* [Required work]: Which lines in the entries below contain the string "ankle"? Show each of them in full.

* [Source data]:
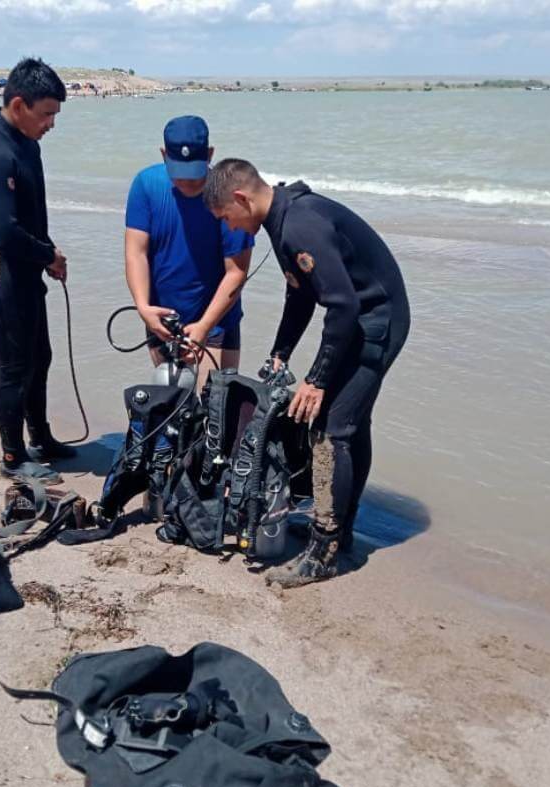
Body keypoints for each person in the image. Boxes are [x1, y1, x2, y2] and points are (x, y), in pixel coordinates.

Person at [204, 159, 410, 588]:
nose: (229, 227)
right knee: (349, 426)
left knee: (331, 431)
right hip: (360, 314)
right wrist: (281, 353)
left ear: (241, 198)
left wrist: (315, 380)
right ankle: (341, 530)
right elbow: (301, 297)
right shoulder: (278, 222)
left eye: (226, 216)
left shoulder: (299, 224)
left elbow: (343, 305)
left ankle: (325, 550)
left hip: (378, 320)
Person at [0, 57, 71, 485]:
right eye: (46, 114)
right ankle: (12, 455)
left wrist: (45, 252)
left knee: (39, 358)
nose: (51, 124)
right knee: (14, 368)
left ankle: (41, 438)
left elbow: (29, 215)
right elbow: (6, 232)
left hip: (24, 272)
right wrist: (48, 255)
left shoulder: (27, 142)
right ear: (20, 104)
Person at [125, 116, 253, 386]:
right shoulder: (145, 185)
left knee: (215, 414)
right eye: (179, 175)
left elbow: (237, 271)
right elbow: (136, 253)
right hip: (162, 319)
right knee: (170, 407)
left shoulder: (230, 195)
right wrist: (143, 307)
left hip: (217, 321)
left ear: (210, 154)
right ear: (163, 155)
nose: (187, 184)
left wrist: (205, 325)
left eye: (194, 176)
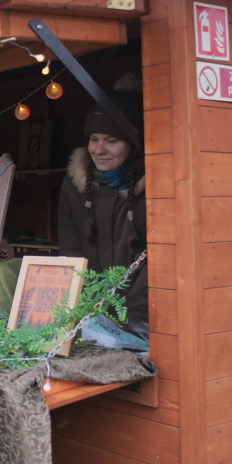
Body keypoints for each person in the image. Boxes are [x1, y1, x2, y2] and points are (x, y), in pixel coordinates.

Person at [57, 87, 148, 346]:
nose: (98, 149)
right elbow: (71, 253)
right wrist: (85, 312)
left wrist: (130, 320)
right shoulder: (73, 186)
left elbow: (158, 261)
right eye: (93, 138)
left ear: (133, 142)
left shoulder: (154, 188)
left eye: (111, 140)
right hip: (88, 317)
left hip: (143, 321)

* [Solved exercise]:
right ankle: (341, 530)
left ankle: (325, 550)
right ankle: (12, 455)
left ankle: (41, 438)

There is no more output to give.